ABOUT THIS TASK:
How many lines below contain the word "Powder"? Give only the number.

*** Opening EXERCISE INPUTS ***

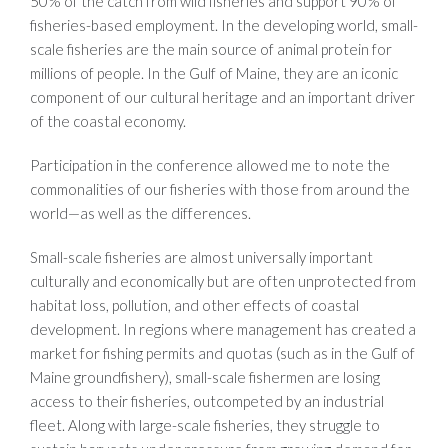
50% of the catch from wild fisheries and support 90% of
fisheries-based employment. In the developing world, small-
scale fisheries are the main source of animal protein for
millions of people. In the Gulf of Maine, they are an iconic
component of our cultural heritage and an important driver
of the coastal economy.
Participation in the conference allowed me to note the
commonalities of our fisheries with those from around the
world—as well as the differences.
Small-scale fisheries are almost universally important
culturally and economically but are often unprotected from
habitat loss, pollution, and other effects of coastal
development. In regions where management has created a
market for fishing permits and quotas (such as in the Gulf of
Maine groundfishery), small-scale fishermen are losing
access to their fisheries, outcompeted by an industrial
fleet. Along with large-scale fisheries, they struggle to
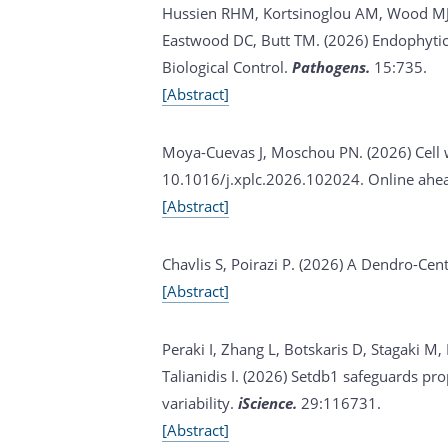
Hussien RHM, Kortsinoglou AM, Wood MJ, K
Eastwood DC, Butt TM. (2026)
Endophytic
Biological Control.
Pathogens.
15:735.
[Abstract]
Moya-Cuevas J, Moschou PN. (2026)
Cell
10.1016/j.xplc.2026.102024. Online ahead
[Abstract]
Chavlis S, Poirazi P. (2026)
A Dendro-Centr
[Abstract]
Peraki I, Zhang L, Botskaris D, Stagaki M,
Talianidis I. (2026)
Setdb1 safeguards prope
variability.
iScience.
29:116731.
[Abstract]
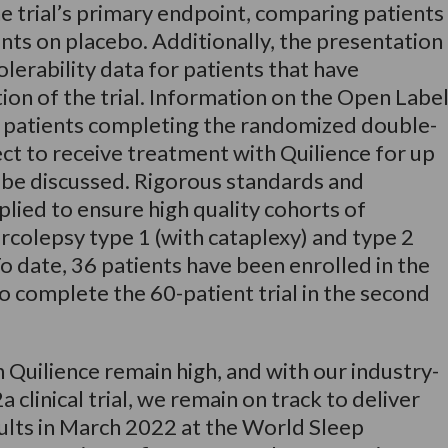
he trial’s primary endpoint, comparing patients
nts on placebo. Additionally, the presentation
olerability data for patients that have
n of the trial. Information on the Open Labe
 patients completing the randomized double-
lect to receive treatment with Quilience for up
o be discussed. Rigorous standards and
lied to ensure high quality cohorts of
rcolepsy type 1 (with cataplexy) and type 2
 To date, 36 patients have been enrolled in the
o complete the 60-patient trial in the second
n Quilience remain high, and with our industry-
 clinical trial, we remain on track to deliver
sults in March 2022 at the World Sleep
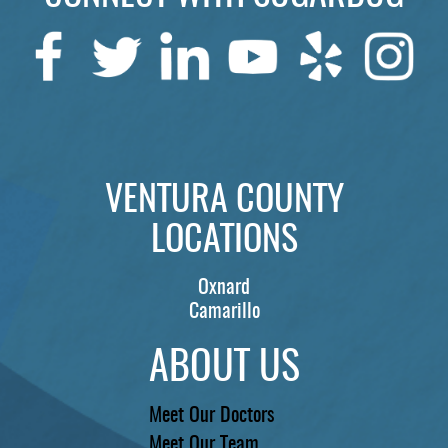
SERVICES
PATIENTS
REVIEWS
CONTACT US
LOCATIONS
VENTURA COUNTY
LOCATIONS
LEARN
Oxnard
Camarillo
ABOUT US
Meet Our Doctors
Meet Our Team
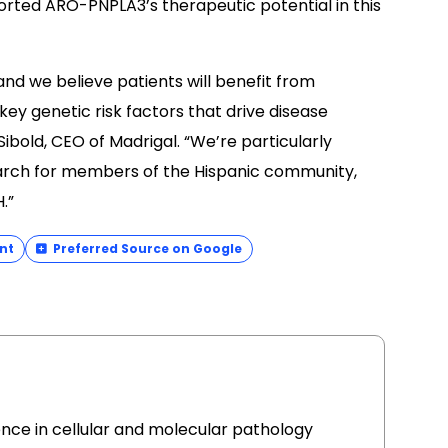
orted ARO-PNPLA3’s therapeutic potential in this
nd we believe patients will benefit from
ey genetic risk factors that drive disease
ibold, CEO of Madrigal. “We’re particularly
earch for members of the Hispanic community,
.”
nt
Preferred Source on Google
ence in cellular and molecular pathology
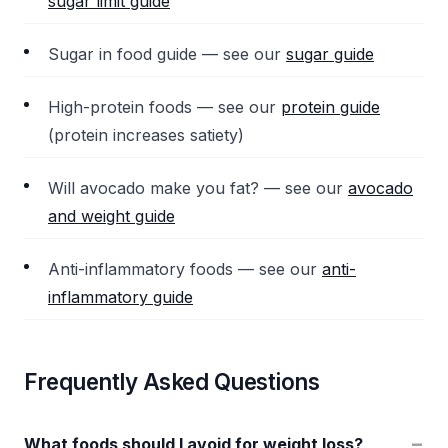
sugar limit guide
Sugar in food guide — see our
sugar guide
High-protein foods — see our
protein guide
(protein increases satiety)
Will avocado make you fat? — see our
avocado
and weight guide
Anti-inflammatory foods — see our
anti-
inflammatory guide
Frequently Asked Questions
−
What foods should I avoid for weight loss?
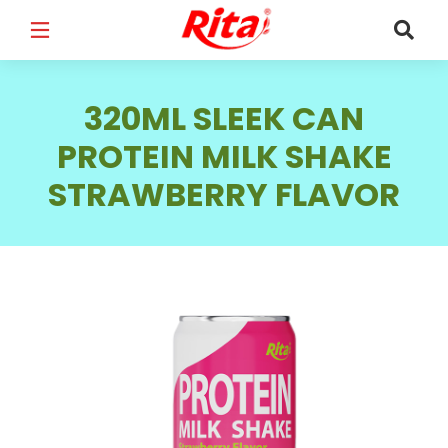
FULL NAME
*
320ML SLEEK CAN
PROTEIN MILK SHAKE
STRAWBERRY FLAVOR
EMAIL
*
PHONE /WHATSAPP
*
COUNTRY
*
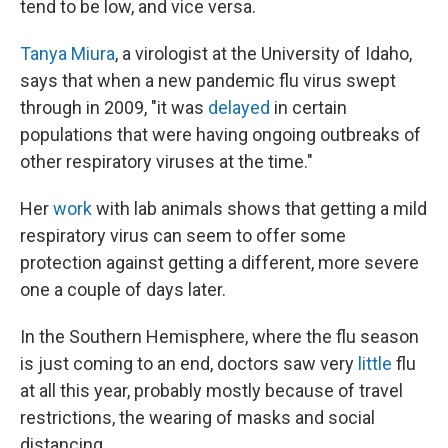
tend to be low, and vice versa.
Tanya Miura
, a virologist at the University of Idaho,
says that when a new pandemic flu virus swept
through in 2009, "it was
delayed
in certain
populations that were having ongoing outbreaks of
other respiratory viruses at the time."
Her
work
with lab animals shows that getting a mild
respiratory virus can seem to offer some
protection against getting a different, more severe
one a couple of days later.
In the Southern Hemisphere, where the flu season
is just coming to an end, doctors saw very
little
flu
at all this year, probably mostly because of travel
restrictions, the wearing of masks and social
distancing.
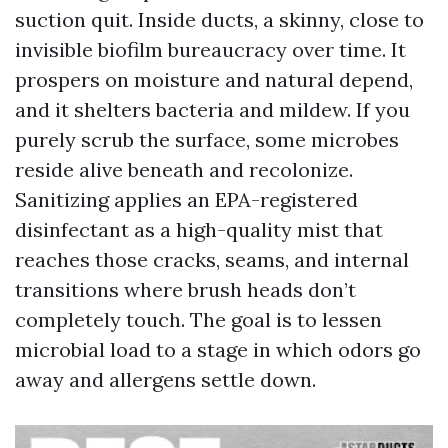
suction quit. Inside ducts, a skinny, close to
invisible biofilm bureaucracy over time. It
prospers on moisture and natural depend,
and it shelters bacteria and mildew. If you
purely scrub the surface, some microbes
reside alive beneath and recolonize.
Sanitizing applies an EPA-registered
disinfectant as a high-quality mist that
reaches those cracks, seams, and internal
transitions where brush heads don’t
completely touch. The goal is to lessen
microbial load to a stage in which odors go
away and allergens settle down.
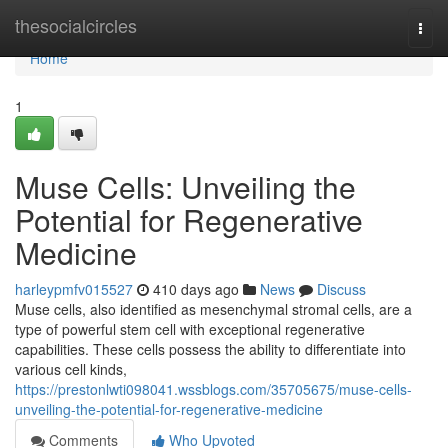
Home
thesocialcircles
Togg
navi
Home
1
Muse Cells: Unveiling the
Potential for Regenerative
Medicine
harleypmfv015527
410 days ago
News
Discuss
Muse cells, also identified as mesenchymal stromal cells, are a
type of powerful stem cell with exceptional regenerative
capabilities. These cells possess the ability to differentiate into
various cell kinds,
https://prestonlwti098041.wssblogs.com/35705675/muse-cells-
unveiling-the-potential-for-regenerative-medicine
Comments
Who Upvoted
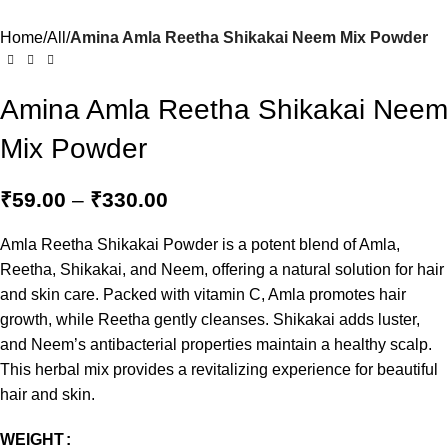
Home
All
Amina Amla Reetha Shikakai Neem Mix Powder
Amina Amla Reetha Shikakai Neem
Mix Powder
₹
59.00
–
₹
330.00
Amla Reetha Shikakai Powder is a potent blend of Amla,
Reetha, Shikakai, and Neem, offering a natural solution for hair
and skin care. Packed with vitamin C, Amla promotes hair
growth, while Reetha gently cleanses. Shikakai adds luster,
and Neem’s antibacterial properties maintain a healthy scalp.
This herbal mix provides a revitalizing experience for beautiful
hair and skin.
WEIGHT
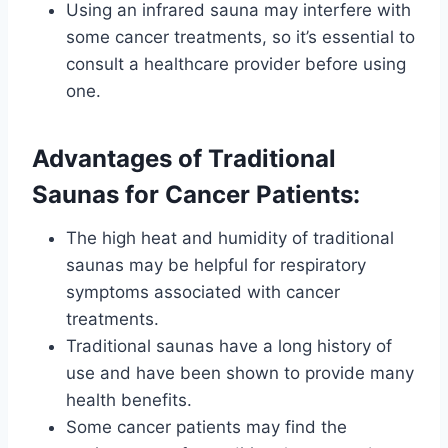
Using an infrared sauna may interfere with
some cancer treatments, so it’s essential to
consult a healthcare provider before using
one.
Advantages of Traditional
Saunas for Cancer Patients:
The high heat and humidity of traditional
saunas may be helpful for respiratory
symptoms associated with cancer
treatments.
Traditional saunas have a long history of
use and have been shown to provide many
health benefits.
Some cancer patients may find the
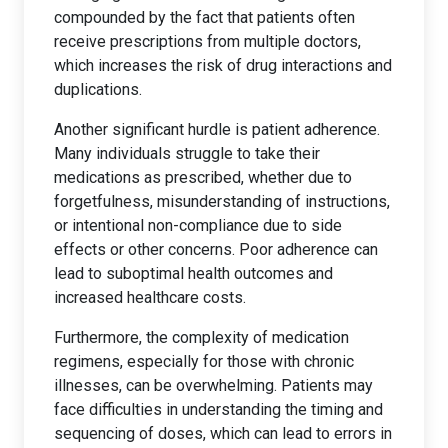
compounded by the fact that patients often
receive prescriptions from multiple doctors,
which increases the risk of drug interactions and
duplications.
Another significant hurdle is patient adherence.
Many individuals struggle to take their
medications as prescribed, whether due to
forgetfulness, misunderstanding of instructions,
or intentional non-compliance due to side
effects or other concerns. Poor adherence can
lead to suboptimal health outcomes and
increased healthcare costs.
Furthermore, the complexity of medication
regimens, especially for those with chronic
illnesses, can be overwhelming. Patients may
face difficulties in understanding the timing and
sequencing of doses, which can lead to errors in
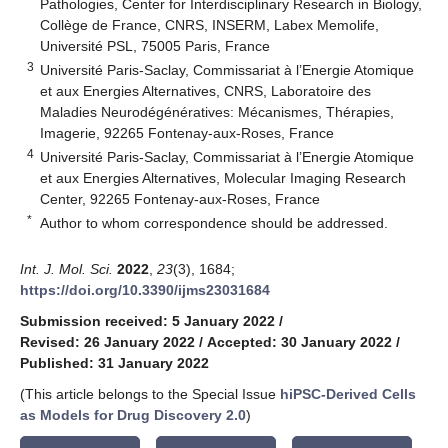
Pathologies, Center for Interdisciplinary Research in Biology,
Collège de France, CNRS, INSERM, Labex Memolife,
Université PSL, 75005 Paris, France
3
Université Paris-Saclay, Commissariat à l’Energie Atomique
et aux Energies Alternatives, CNRS, Laboratoire des
Maladies Neurodégénératives: Mécanismes, Thérapies,
Imagerie, 92265 Fontenay-aux-Roses, France
4
Université Paris-Saclay, Commissariat à l’Energie Atomique
et aux Energies Alternatives, Molecular Imaging Research
Center, 92265 Fontenay-aux-Roses, France
*
Author to whom correspondence should be addressed.
Int. J. Mol. Sci.
2022
,
23
(3), 1684;
https://doi.org/10.3390/ijms23031684
Submission received: 5 January 2022
/
Revised: 26 January 2022
/
Accepted: 30 January 2022
/
Published: 31 January 2022
(This article belongs to the Special Issue
hiPSC-Derived Cells
as Models for Drug Discovery 2.0
)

*** Closing EXERCISE INPUTS ***

EXERCISE RESULT:
3